In [1]:
import pandas as pd
import numpy as np
import seaborn as sns
import matplotlib.pyplot as plt
import pandas_profiling 

For various reasons, many real world datasets contain missing values, often encoded as blanks, NaNs or other placeholders. Such datasets however are incompatible with scikit-learn estimators which assume that all values in an array are numerical, and that all have and hold meaning. A basic strategy to use incomplete datasets is to discard entire rows and/or columns containing missing values. However, this comes at the price of losing data which may be valuable (even though incomplete). A better strategy is to impute the missing values, i.e., to infer them from the known part of the data. 
1. Univariate vs. Multivariate Imputation
2. Univariate feature imputation
3. Multivariate feature imputation

The SimpleImputer class provides basic strategies for imputing missing values. Missing values can be imputed with a provided constant value, or using the statistics (mean, median or most frequent) of each column in which the missing values are located. This class also allows for different missing values encodings.

The following snippet demonstrates how to replace missing values, encoded as np.nan, using the mean value of the columns (axis 0) that contain the missing values:

In [2]:
from sklearn.impute import SimpleImputer
imp = SimpleImputer(missing_values=np.nan, strategy='mean')

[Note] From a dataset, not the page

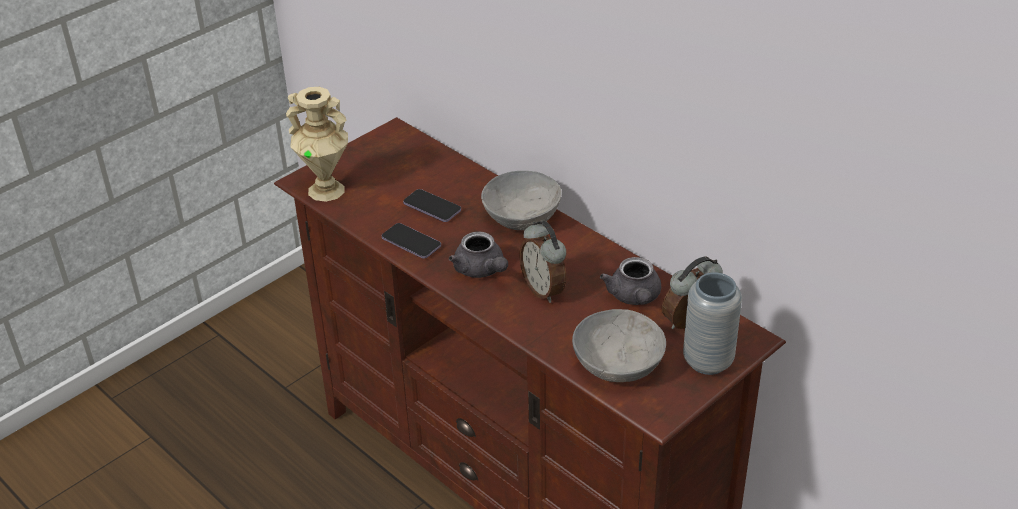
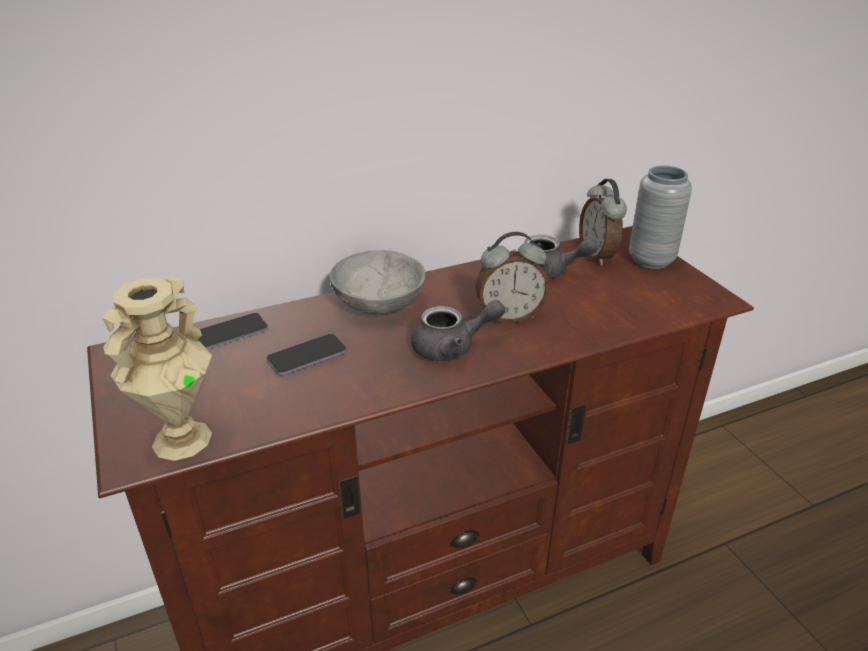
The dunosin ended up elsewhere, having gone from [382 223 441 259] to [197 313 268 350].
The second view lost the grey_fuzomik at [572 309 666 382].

x = np.array([[1, 2], [np.nan, 3], [7, 6]])
np.nanmean(x)

3.8

In [3]:
np.nanmedian(x)

3.0

In [4]:
imp.fit_transform(x)

array([[1., 2.],
       [4., 3.],
       [7., 6.]])

In [5]:
X = [[np.nan, 2], [6, np.nan], [7, 6]]
X

[[nan, 2], [6, nan], [7, 6]]

In [6]:
print(imp.fit_transform(X))

[[6.5 2. ]
 [6.  4. ]
 [7.  6. ]]


The SimpleImputer class also supports sparse matrices:

strategies: ['mean', 'median', 'most_frequent', 'constant']

In [7]:
import scipy.sparse as sp
X = sp.csc_matrix([[5, 2], [0, -1], [8, 4]])
imp = SimpleImputer(missing_values=-1, strategy='mean')
imp.fit(X)

SimpleImputer(add_indicator=False, copy=True, fill_value=None,
              missing_values=-1, strategy='mean', verbose=0)

In [8]:
imp.transform(X).toarray()

array([[5., 2.],
       [0., 3.],
       [8., 4.]])

In [9]:
X_test = sp.csc_matrix([[-1, 2], [6, -1], [7, 6]])
print(imp.transform(X_test).toarray())

[[4.33333333 2.        ]
 [6.         3.        ]
 [7.         6.        ]]


In [10]:
import pandas as pd
df = pd.DataFrame([["a", "x"],
                   [np.nan, "y"],
                   ["a", np.nan],
                   ["b", "y"]], dtype="category")

df

Unnamed: 0,0,1
0,a,x
1,,y
2,a,
3,b,y


In [11]:
imp = SimpleImputer(strategy="most_frequent")
print(imp.fit_transform(df))

[['a' 'x']
 ['a' 'y']
 ['a' 'y']
 ['b' 'y']]


In [12]:
from sklearn.experimental import enable_iterative_imputer
from sklearn.impute import IterativeImputer

In [87]:

imp = IterativeImputer(max_iter=10, random_state=0)
imp

IterativeImputer(add_indicator=False, estimator=None,
                 imputation_order='ascending', initial_strategy='mean',
                 max_iter=10, max_value=None, min_value=None,
                 missing_values=nan, n_nearest_features=None, random_state=0,
                 sample_posterior=False, tol=0.001, verbose=0)

In [89]:

imp.fit([[1, 2], [3, 6], [4, 8], [np.nan, 3], [7, np.nan]])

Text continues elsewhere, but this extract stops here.